Data from the Phase III SOLO-2 trial demonstrate "a clinically-meaningful and statistically-significant improvement" of progression-free survival (PFS) among patients with platinum-sensitive relapsed, BRCA-mutated ovarian cancer taking the drug as monotherapy compared to placebo.

The median PFS in the Lynparza (olaparib) arm of SOLO-2 "substantially exceeded that observed in the Phase II maintenance study", the firm noted, lending further weight to its use in this patient population.

The drug also fared well on the safety side, with initial findings showing a safety profile consistent with that seen in previous studies.

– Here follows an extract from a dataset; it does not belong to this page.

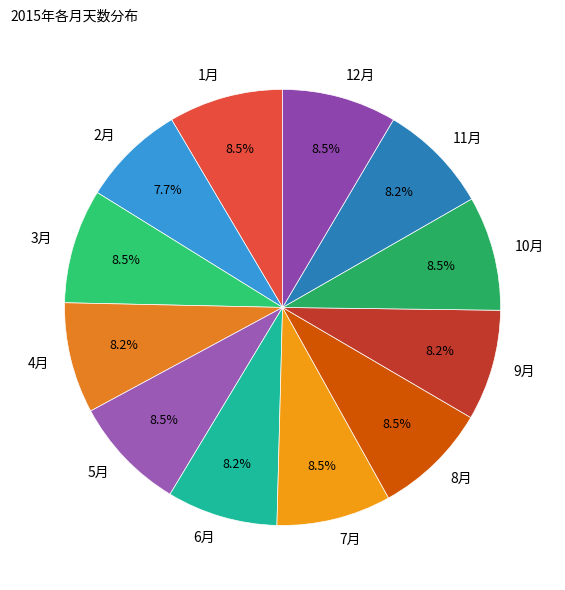

What percentage is NOT represented by 10月?

91.5%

Sean Bohen, AZ' chief medical officer, said the firm will now work regulatory authorities to make Lynparza tablets available as quickly as possible in this setting, and that it remains "committed to investigating the full potential of Lynparza, both as monotherapy and in combinations, and to identifying all patients who may benefit from this important medicine."

Full results of SOLO-2 are to be presented at a forthcoming medical meeting.

Ovarian cancer is a serious and life-threatening condition causing more than 4,000 deaths in the UK each year. Up to 21 percent with the most aggressive form of ovarian cancer have the genetic BRCA mutation.

Lynparza is already approved on both sides of the Atlantic to treat women with BRCAm ovarian cancer.